# Long time no pics :)



## Kristin (Nov 12, 2004)

Hi everyone! I haven't posted pics in a loong time.so I thought I would .

_Boss getting loves from mommy_









_He had to sit in the stroller at the park cause there were no dogs allowed in the playground..he didn't like it lol_









_My new fave pic of him!_









And here is my new addition. She's a chihuahua/pug mix, 9wks, & 4lb. She's gonna be a tank! lol

_Priscilla_









_She is slowly but surely growing on Boss. He likes her a lot better when they're outside._









_Playing with her best friend (that's what he calls her) lol_


----------



## michele (Jan 12, 2009)

Love them,about time we had some pics


----------



## jesuschick (Dec 5, 2010)

Both of your babies are sweet! They look like they have fun together!


----------



## foggy (Oct 12, 2009)

They're both so adorable, Kristin! Nice to see you posting again.


----------



## Kristin (Nov 12, 2004)

Thanks girls 

I don't know how much fun they have together. Boss still doesn't love her. I think he'll come around though. He was the same way with our cat and now they tolerate each other just fine.


----------



## CarrieAndCalista (Jul 22, 2011)

oh they are both adorable!!  Really cute pictures, I definitely could fall in love with your Priscilla.


----------



## Kristin (Nov 12, 2004)

Thanks


----------



## Jack Jack's Mom (Nov 19, 2010)

Aww! Love them both. I bet they will be best buds in no time.


----------



## rms3402 (Dec 2, 2010)

How adorable! All three of them!!!!!


----------



## lynx8456 (Feb 26, 2009)

Love your new puppy...she is adorable.


----------



## Kristin (Nov 12, 2004)

Thanks girls!


----------



## Brodysmom (Jan 8, 2009)

Super cute pics Kristin! I love the new puppy. Boss is adorable as always. He has the funniest and cutest expressions.


----------



## BellaLina's Mom (Mar 16, 2007)

Boss is as cute and handsome as ever. Lina misses bossing him around although Lina has Bella to boss around now . 

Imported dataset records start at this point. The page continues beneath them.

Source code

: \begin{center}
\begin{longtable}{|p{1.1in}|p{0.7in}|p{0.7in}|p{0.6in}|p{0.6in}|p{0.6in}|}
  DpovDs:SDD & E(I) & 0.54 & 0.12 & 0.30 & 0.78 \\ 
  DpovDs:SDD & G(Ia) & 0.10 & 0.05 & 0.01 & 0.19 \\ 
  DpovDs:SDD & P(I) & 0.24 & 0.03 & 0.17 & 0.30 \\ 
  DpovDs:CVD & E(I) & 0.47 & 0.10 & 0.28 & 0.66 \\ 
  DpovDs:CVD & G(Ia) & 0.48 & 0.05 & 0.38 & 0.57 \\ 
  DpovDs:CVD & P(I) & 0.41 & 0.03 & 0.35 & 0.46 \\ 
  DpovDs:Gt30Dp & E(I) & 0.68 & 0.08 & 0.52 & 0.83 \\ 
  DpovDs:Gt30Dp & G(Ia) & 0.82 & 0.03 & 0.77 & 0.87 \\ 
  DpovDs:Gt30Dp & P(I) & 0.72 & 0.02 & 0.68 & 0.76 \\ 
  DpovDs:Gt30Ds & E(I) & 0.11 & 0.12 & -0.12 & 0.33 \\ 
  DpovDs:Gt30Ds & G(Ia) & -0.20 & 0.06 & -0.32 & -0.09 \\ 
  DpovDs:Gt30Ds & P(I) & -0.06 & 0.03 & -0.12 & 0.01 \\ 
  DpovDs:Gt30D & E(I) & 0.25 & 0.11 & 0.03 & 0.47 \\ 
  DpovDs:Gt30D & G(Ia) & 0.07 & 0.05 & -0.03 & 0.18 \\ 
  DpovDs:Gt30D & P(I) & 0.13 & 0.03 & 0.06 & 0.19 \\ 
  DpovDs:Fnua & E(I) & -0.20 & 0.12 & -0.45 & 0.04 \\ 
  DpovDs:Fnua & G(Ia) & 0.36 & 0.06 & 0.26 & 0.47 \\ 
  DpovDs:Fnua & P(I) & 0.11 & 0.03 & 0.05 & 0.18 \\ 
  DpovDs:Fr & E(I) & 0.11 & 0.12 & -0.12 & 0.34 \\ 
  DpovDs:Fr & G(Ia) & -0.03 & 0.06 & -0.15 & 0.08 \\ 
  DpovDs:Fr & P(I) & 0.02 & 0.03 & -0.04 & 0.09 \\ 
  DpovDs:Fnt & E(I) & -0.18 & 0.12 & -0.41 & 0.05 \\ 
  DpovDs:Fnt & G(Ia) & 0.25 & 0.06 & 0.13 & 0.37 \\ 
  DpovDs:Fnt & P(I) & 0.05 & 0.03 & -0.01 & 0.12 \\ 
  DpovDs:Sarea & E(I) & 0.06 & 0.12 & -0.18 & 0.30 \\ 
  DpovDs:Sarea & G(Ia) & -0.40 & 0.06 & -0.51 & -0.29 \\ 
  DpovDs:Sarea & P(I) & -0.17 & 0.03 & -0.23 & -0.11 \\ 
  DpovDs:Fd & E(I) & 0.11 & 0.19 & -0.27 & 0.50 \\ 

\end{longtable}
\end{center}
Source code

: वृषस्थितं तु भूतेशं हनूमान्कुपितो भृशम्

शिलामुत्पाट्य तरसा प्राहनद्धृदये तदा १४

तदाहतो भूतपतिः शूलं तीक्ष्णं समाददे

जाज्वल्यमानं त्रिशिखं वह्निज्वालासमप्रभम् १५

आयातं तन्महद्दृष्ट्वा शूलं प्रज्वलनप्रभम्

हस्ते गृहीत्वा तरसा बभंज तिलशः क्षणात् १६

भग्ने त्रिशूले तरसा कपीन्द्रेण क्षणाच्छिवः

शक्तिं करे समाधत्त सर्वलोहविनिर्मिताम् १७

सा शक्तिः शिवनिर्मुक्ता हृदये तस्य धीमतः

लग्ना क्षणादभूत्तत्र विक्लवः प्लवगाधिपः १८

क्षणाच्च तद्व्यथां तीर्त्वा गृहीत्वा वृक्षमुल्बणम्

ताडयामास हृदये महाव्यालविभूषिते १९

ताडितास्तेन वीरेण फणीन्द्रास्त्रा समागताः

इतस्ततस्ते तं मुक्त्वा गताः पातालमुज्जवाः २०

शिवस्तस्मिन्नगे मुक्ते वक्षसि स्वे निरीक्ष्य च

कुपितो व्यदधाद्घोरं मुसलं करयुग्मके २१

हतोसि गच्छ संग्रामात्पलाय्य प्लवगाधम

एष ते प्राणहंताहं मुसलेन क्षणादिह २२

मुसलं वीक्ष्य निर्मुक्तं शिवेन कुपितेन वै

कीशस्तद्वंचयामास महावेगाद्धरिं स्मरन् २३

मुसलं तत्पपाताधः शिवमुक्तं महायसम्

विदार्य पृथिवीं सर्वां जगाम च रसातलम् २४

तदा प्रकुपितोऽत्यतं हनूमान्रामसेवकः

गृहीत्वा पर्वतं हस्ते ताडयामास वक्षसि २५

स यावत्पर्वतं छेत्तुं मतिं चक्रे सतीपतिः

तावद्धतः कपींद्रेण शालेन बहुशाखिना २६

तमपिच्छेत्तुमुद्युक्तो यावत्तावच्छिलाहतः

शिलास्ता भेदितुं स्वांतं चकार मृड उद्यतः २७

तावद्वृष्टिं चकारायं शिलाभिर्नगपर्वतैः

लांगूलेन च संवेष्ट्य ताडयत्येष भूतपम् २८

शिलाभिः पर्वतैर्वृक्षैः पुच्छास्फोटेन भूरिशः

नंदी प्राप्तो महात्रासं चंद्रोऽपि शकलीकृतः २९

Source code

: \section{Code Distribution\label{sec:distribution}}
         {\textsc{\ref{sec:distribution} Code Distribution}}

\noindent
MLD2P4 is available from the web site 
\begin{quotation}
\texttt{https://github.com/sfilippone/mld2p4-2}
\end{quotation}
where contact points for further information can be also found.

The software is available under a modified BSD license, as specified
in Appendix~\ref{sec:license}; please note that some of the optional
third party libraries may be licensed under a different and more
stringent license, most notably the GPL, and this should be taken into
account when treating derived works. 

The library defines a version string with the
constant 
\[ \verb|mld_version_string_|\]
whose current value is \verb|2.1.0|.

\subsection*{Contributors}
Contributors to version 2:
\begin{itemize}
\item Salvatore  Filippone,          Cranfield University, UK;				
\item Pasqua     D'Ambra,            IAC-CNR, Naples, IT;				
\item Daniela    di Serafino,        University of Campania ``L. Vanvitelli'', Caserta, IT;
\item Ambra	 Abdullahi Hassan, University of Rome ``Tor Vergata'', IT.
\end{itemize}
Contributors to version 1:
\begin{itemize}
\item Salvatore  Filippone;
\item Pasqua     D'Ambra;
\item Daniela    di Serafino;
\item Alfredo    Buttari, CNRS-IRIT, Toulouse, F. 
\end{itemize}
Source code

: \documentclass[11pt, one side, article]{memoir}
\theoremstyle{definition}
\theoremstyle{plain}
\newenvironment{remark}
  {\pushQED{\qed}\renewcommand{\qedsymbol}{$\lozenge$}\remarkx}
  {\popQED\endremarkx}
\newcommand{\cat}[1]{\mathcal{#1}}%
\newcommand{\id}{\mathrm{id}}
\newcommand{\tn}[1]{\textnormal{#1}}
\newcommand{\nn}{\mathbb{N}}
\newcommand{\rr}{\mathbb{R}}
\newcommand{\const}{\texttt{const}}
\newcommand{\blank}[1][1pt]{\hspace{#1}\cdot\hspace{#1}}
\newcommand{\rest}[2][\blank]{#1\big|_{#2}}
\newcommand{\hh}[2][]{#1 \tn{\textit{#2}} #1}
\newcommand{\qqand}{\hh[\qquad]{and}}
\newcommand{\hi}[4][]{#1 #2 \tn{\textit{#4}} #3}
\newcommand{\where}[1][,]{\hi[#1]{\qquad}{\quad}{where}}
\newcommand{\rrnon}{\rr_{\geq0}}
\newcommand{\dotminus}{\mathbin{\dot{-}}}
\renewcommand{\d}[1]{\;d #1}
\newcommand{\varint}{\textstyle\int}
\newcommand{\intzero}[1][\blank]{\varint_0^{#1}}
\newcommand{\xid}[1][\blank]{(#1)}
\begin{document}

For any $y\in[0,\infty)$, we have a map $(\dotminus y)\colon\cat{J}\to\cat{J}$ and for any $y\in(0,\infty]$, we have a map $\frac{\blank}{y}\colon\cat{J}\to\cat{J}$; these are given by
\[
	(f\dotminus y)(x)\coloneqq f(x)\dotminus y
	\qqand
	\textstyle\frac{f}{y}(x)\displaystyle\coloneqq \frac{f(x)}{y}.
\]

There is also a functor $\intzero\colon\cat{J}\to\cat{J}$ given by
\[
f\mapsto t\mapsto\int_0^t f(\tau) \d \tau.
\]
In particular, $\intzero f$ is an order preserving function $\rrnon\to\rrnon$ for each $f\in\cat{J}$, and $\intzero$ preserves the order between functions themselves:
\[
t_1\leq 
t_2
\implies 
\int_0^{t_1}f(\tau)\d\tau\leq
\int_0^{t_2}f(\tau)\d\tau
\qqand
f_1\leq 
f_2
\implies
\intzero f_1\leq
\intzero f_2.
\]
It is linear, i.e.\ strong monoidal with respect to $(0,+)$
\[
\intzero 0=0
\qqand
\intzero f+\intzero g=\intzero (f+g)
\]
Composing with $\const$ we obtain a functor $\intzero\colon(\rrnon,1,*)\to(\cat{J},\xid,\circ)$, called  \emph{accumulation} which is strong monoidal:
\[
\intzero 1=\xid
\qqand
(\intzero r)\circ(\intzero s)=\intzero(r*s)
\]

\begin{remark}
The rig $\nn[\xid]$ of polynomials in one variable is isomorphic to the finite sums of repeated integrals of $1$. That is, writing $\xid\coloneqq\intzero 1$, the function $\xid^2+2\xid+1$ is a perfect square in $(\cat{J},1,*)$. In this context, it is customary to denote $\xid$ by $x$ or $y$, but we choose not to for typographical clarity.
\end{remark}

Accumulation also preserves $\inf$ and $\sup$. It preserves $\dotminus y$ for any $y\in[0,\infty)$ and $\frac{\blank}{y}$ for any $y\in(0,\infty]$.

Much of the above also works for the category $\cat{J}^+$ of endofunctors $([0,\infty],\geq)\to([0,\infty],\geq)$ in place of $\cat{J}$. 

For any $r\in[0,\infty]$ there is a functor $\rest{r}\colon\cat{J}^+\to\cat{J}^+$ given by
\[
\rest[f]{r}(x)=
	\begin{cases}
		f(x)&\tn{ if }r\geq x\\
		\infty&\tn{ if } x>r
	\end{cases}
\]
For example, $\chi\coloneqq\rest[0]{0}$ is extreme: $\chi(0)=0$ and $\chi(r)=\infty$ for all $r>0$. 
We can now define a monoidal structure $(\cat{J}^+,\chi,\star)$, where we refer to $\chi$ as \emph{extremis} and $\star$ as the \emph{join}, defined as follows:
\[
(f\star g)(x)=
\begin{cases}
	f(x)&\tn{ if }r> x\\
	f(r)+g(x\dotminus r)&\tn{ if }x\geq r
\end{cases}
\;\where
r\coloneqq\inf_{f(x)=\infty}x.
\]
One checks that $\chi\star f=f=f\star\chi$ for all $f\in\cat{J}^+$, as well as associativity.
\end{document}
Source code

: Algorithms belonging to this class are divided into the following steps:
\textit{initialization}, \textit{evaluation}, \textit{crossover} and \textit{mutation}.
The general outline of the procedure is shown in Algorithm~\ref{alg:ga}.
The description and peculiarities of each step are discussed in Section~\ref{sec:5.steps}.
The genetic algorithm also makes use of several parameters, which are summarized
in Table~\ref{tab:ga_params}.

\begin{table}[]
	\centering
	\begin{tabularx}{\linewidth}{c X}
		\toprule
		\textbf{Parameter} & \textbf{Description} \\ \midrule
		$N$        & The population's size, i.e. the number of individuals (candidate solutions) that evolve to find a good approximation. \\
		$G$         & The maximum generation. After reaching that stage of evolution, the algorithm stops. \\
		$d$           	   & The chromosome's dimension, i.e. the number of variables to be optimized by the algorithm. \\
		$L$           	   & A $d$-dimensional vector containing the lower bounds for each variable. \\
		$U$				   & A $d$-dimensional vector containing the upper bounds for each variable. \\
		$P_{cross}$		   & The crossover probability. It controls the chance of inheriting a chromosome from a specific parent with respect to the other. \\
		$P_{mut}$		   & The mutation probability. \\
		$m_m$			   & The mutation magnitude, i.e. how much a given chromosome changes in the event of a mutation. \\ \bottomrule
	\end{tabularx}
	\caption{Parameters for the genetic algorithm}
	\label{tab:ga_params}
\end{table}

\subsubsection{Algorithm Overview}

Priscilla is adorable - what a cute face! She is the little sister that Boss didn't know he wanted. 

Lina sends hugs and kisses to you, your family, and her little brother Boss.


----------



## Kristin (Nov 12, 2004)

Thanks 

Way- I feel like Priscilla is Boss's pay back for pestering Lina all those years lol.


----------



## BellaLina's Mom (Mar 16, 2007)

LOL! How true. Poor Boss is so small compared to Prissy when she is full grown - what a "little" sister.


----------



## Kristin (Nov 12, 2004)

lol I know! She is already 4lb. at 9wks and he is 5lb. at 6yrs! She's going to be a tank!


----------



## LuvMyTito (Sep 8, 2011)

Awww too cute! My mom would looove ure little girl! Boss is adorabe! I always wanted a blonde chi before I fell in love with Tito!


----------